What explains this puerile shallowness? I see it as an expression of our cultural uncertainty about the social role of men. It’s been an almost universal rule of civilization that girls became women simply by reaching physical maturity, but boys had to pass a test. They needed to demonstrate courage, physical prowess or mastery of the necessary skills. The goal was to prove their competence as protectors and providers. Today, however, with women moving ahead in our advanced economy, husbands and fathers are now optional, and the qualities of character men once needed to play their roles—fortitude, stoicism, courage, fidelity—are obsolete, even a little embarrassing.

Indeed, as I’ve observed in previous posts, here and here, the rise of women has had more than a few detrimental consequences for male identity and purpose. 

This female ascendancy and male despondency–this upsetting of the arcane order–has other effects as well.  Not least is declining birth rates across the developed world, that will ultimately yield population stasis and decline.  As my recent post on a National Geographic article on demographics explains, world population is expected, if trends continue, to cease growing around 2045 at about 9 billion people, at which point it will begin an inexorable decline.  In developed, and some developing countries (China), population growth rates are already either declining or reaching stasis.  Some have even turned negative (Japan).

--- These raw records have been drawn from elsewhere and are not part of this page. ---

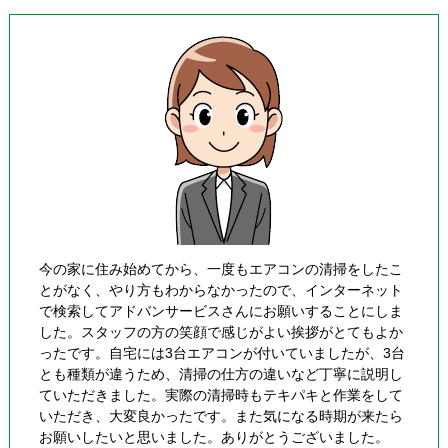
今の家に住み始めてから、一度もエアコンの清掃をしたこ
とがなく、やり方もわからなかったので、インターネット
で検索してアドバンサービスさんにお願いすることにしま
した。スタッフの方の笑顔で感じがよい挨拶がとてもよか
ったです。自宅には3台エアコンが付いていましたが、3台
とも種類が違うため、清掃の仕方の違いなど丁寧に説明し
ていただきました。実際の清掃時もテキパキと作業をして
いただき、大変良かったです。また気になる時期が来たら
お願いしたいと思いました。ありがとうございました。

Given that economic growth is intricately tied to population growth, declining birth rates may result in long-term economic contraction of the sort Japan has experienced over the last two decades, which would hardly help alleviate male irrelevancy.

In the meantime, it is little wonder that young, virile, heterosexual males would prefer to extend adolescence into their twenties and beyond.  The world doesn’t need them, as Ms. Hymowitz observes in conclusion:

Relatively affluent, free of family responsibilities, and entertained by an array of media devoted to his every pleasure, the single young man can live in pig heaven—and often does. Women put up with him for a while, but then in fear and disgust either give up on any idea of a husband and kids or just go to a sperm bank and get the DNA without the troublesome man. But these rational choices on the part of women only serve to legitimize men’s attachment to the sand box. Why should they grow up? No one needs them anyway. There’s nothing they have to do.

They might as well just have another beer.

Well said.  But Ms. Hymowitz should be careful lamenting the spoils of victory.  The burden of leadership more than its gender animates many of the virtues men are complained of no longer having.  A bit of fortitude and stoicism might be in order as females survey the wreckage of male adulthood left in the wake of their hard-fought victory.